Regular readers know that I generally have little use for the “traders” in the precious metals sector, and even less respect for “technical analysis”. Trading in markets such as these is simply pure gambling. All technical analysis is based on a long list of assumptions, all of which must be true, or the technical analysis is invalid.

At the top of that list are “free and open markets” and “perfect information”. Obviously our absurdly rigged markets are the exact opposite of “free and open”. Our propaganda-saturation is the exact opposite of “perfect information”. Thus technical analysis is simply another fraudulent tool to lead the Sheep around by the nose.

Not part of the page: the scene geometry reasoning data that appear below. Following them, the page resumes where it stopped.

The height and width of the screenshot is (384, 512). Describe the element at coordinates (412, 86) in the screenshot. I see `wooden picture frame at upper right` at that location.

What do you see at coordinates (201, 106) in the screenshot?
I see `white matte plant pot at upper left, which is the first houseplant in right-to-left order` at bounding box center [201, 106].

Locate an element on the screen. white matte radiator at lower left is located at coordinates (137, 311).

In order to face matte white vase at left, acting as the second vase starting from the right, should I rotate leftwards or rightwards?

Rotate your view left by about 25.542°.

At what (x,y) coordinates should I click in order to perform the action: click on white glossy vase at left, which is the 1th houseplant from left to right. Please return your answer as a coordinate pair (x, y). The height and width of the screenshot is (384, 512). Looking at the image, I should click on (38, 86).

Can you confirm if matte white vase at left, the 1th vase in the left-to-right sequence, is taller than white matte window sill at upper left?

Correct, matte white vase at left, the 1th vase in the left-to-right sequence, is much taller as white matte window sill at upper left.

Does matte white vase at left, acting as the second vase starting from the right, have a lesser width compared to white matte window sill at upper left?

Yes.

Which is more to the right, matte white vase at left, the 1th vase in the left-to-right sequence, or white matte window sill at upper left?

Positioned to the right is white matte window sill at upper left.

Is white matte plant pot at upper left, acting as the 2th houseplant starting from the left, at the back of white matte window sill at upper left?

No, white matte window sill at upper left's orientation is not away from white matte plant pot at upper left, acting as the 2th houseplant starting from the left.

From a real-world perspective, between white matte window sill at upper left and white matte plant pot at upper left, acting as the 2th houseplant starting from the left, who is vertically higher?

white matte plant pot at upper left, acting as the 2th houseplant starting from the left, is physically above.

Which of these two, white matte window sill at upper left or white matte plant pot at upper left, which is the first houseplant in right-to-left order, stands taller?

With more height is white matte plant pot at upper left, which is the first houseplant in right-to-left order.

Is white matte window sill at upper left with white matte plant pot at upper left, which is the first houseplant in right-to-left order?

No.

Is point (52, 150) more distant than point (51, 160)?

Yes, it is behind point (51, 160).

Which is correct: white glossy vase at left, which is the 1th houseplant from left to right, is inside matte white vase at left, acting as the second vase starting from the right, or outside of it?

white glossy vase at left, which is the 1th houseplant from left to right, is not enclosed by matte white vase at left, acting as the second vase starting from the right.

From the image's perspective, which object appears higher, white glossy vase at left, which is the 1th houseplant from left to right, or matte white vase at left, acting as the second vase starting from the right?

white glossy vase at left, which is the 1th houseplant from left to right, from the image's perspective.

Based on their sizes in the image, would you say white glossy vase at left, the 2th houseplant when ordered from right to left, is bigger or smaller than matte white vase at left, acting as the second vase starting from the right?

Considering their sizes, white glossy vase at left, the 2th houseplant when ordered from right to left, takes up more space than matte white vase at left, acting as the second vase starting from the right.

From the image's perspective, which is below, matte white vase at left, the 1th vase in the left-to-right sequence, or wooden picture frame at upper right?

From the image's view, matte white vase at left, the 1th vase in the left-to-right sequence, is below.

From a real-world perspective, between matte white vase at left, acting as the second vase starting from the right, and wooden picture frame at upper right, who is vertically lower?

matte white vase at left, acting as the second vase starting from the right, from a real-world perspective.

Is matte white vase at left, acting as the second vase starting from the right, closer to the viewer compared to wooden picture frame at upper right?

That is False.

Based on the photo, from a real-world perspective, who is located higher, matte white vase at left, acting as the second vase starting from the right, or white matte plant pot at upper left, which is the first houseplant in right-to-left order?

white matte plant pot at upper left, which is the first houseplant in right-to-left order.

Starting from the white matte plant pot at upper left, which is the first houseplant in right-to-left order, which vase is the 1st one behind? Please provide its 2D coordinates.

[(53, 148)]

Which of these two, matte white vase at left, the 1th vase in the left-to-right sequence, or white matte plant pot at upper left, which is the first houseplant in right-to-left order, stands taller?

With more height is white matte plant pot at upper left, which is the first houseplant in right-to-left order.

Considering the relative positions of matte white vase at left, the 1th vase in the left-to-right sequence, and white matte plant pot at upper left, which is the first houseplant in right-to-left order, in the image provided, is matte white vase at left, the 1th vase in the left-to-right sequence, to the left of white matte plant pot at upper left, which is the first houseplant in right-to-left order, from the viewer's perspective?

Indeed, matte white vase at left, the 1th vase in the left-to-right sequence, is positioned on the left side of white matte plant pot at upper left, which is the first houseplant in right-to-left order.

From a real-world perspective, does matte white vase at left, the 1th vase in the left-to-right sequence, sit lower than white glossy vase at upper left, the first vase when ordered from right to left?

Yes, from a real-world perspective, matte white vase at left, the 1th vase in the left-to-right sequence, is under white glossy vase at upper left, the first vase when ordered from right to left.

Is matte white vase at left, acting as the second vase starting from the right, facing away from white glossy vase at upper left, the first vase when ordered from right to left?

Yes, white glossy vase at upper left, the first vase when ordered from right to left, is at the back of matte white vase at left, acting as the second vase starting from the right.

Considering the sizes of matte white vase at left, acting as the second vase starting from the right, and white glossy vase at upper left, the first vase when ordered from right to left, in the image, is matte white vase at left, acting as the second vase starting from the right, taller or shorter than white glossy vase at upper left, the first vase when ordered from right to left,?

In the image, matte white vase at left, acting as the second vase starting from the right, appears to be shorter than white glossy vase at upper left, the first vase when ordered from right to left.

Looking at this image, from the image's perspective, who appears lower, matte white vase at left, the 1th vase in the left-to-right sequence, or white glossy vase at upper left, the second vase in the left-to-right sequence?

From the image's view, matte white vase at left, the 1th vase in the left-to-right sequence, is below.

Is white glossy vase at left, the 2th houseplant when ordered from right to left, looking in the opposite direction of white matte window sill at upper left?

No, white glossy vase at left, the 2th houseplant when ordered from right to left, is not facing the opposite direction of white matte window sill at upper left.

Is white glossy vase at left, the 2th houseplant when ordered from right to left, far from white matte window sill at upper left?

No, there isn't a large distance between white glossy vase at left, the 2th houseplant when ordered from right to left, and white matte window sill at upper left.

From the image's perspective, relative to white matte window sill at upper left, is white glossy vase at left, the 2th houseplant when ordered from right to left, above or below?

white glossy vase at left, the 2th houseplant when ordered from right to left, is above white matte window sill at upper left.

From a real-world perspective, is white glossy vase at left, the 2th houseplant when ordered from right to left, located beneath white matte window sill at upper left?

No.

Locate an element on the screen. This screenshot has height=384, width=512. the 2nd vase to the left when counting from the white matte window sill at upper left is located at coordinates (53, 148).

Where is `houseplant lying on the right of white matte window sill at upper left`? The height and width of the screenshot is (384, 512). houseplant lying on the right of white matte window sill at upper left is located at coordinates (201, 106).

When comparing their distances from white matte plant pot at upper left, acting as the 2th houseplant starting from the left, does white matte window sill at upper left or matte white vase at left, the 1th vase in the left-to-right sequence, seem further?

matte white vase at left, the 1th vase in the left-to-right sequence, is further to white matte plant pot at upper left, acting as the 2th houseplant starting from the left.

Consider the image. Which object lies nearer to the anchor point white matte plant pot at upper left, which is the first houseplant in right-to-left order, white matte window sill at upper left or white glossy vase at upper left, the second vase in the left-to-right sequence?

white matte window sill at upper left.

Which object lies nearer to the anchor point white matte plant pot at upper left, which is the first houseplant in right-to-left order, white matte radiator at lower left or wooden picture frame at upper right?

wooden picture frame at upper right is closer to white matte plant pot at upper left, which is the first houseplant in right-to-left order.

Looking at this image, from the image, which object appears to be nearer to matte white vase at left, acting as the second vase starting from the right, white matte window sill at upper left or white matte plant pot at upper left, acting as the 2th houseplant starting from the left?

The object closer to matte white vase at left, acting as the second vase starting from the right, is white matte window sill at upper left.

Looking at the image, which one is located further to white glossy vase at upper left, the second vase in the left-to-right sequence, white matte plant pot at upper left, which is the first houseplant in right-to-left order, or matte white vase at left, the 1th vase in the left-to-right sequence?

That said, there is one trader/technical analyst for whom I have a great deal of respect: Dan Norcini, noted most widely for his superb, long-time contribution to Jim Sinclair’s site, and now with his own blog. What I respect so much about Norcini is that he is not a slave to T/A. Rather, he explains what the technical indicators are saying at the moment (for whatever that’s worth) and then generally lays out both a bullish and bearish scenario.

In other words, rather than simply trying to “handicap” the market for gamblers (which is what 99% of the T/A jockeys do); Norcini explains the price-action to readers. Equally important, Norcini studies and understands the fundamentals of the market – and ultimately places emphasis on fundamentals over price-action (as all commentators should).

Thus I was very interested to listen to Norcini’s comments in an interview on Friday. Along with general statements that Norcini saw the current set-up in the bullion market to be very supportive (potentially) for a strong rally, he specifically noted two things: hedge-fund operators currently had (collectively) their smallest “long” positions in the gold market since December 2008 (the very bottom of the bullion market), and their largest “short” positions in the silver market in the 5+ years that Norcini has been keeping track of their trading.

The silver short position in particular is of great significance because the silver market is both much smaller than the gold market and even more depressed at the moment. Those two factors in combination with this gigantic short position mean that we can think of the silver market as an extremely tightly-coiled spring. When the silver market blows through the current trading-range (and blows the shorts out the water) we could very likely see the biggest/strongest rally in the silver market in this entire bull-market to date.

Note what I have stressed in other writing recently: this should not be seen as the “green light” to go and do some gambling of our own in the silver market. Over the short term, prices can always go lower before they go higher – it just means the subsequent bounce will be even bigger/stronger.

Never use margin/leverage in your investing.